I’ve never really pursued learning how certain shops make it onto the vaunted state tourism-promoted Chocolate Trail that nobody even knows about other than me and a handful of others. I think once I figured out the murky reasons why some wineries are on the “official” Connecticut Wine Trail and why some aren’t, I gave up trying to figure out anything else.
The Chocolate Trail changes every year. Not by much… one place may be added, another dismissed. I, however, have kept track of those who have unsummarily been removed over the years – and those who might join someday. Yes, the CTMQ CT Chocolate Trail can see the future…
…and tracks the past.
The shop’s location (sorry, I’m not a “shoppe” guy) couldn’t be better. It’s right next to the Goodspeed Opera House and the East Haddam Swing Bridge on the Connecticut River in “downtown” East Haddam. The shop has been here, on this hillside, since 1979. It is (or has been for much of its past) owned by local East Haddamites. It’s the kind of shop you demand from small town America.
Ice cream, candy, fudge, and personalized, friendly service.
As for my reason to be there – because it was on the CT Chocolate Trail for, I think, one year in 2015 or 2016 – I didn’t get much out of it. I was far more interested in the old timey candy offerings and this was the first place I ever saw unlicensed LEGO Sweet Tarty type candy:
(Sorry, as a LEGO employee, you learn to get mildly offended by the endless array of stuff like this. Although, clearly I bought some because I really like Sweet Tart type candy, so you see how principled I am.)
The Shoppe does have an array of fudge and chocolates. Their Facebook page states:
Creamy locally homemade ice cream, homemade hot fudge, chocolate, candy, balloons, more!

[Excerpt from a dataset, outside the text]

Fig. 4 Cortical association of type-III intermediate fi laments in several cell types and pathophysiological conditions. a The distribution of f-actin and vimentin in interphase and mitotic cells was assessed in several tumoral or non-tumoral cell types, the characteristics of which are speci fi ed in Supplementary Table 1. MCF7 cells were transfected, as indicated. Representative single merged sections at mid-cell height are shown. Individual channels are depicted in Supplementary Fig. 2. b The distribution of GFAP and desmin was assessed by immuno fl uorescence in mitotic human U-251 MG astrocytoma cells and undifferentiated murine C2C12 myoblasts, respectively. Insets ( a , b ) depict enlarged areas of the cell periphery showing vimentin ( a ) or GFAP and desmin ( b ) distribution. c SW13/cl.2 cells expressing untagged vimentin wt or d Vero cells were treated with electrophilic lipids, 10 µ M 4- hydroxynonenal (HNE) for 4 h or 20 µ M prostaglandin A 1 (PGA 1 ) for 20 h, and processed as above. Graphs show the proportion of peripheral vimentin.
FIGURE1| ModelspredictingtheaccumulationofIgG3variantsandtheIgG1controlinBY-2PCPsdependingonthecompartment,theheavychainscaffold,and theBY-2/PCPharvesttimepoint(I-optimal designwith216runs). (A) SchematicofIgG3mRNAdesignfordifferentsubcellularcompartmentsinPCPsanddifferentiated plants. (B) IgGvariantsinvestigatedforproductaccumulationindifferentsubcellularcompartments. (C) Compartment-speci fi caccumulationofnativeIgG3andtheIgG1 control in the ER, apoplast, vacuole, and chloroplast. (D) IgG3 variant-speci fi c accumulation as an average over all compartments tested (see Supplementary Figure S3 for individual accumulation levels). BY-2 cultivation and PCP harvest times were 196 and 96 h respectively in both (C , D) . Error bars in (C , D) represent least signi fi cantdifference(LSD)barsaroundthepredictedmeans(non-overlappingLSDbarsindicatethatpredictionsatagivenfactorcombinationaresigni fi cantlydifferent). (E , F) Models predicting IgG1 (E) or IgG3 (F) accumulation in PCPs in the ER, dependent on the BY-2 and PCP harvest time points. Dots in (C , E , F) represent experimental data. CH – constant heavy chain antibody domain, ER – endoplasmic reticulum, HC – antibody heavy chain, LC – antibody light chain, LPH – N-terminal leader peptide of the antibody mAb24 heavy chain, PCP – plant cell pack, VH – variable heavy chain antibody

Which means that they don’t do homemade fudge (let alone chocolate, which came from Asher’s in Pennsylvania) anymore, and maybe that’s why they got kicked off the Trail. I have no idea why I’m obsessing over this on this particular page. For it matters not. The Hillside Sweet Shoppe is a bit of Mayberry here in Connecticut which is always nice. And now it’s on CTMQ which is better than any forgotten state tourism trail anyway. So there.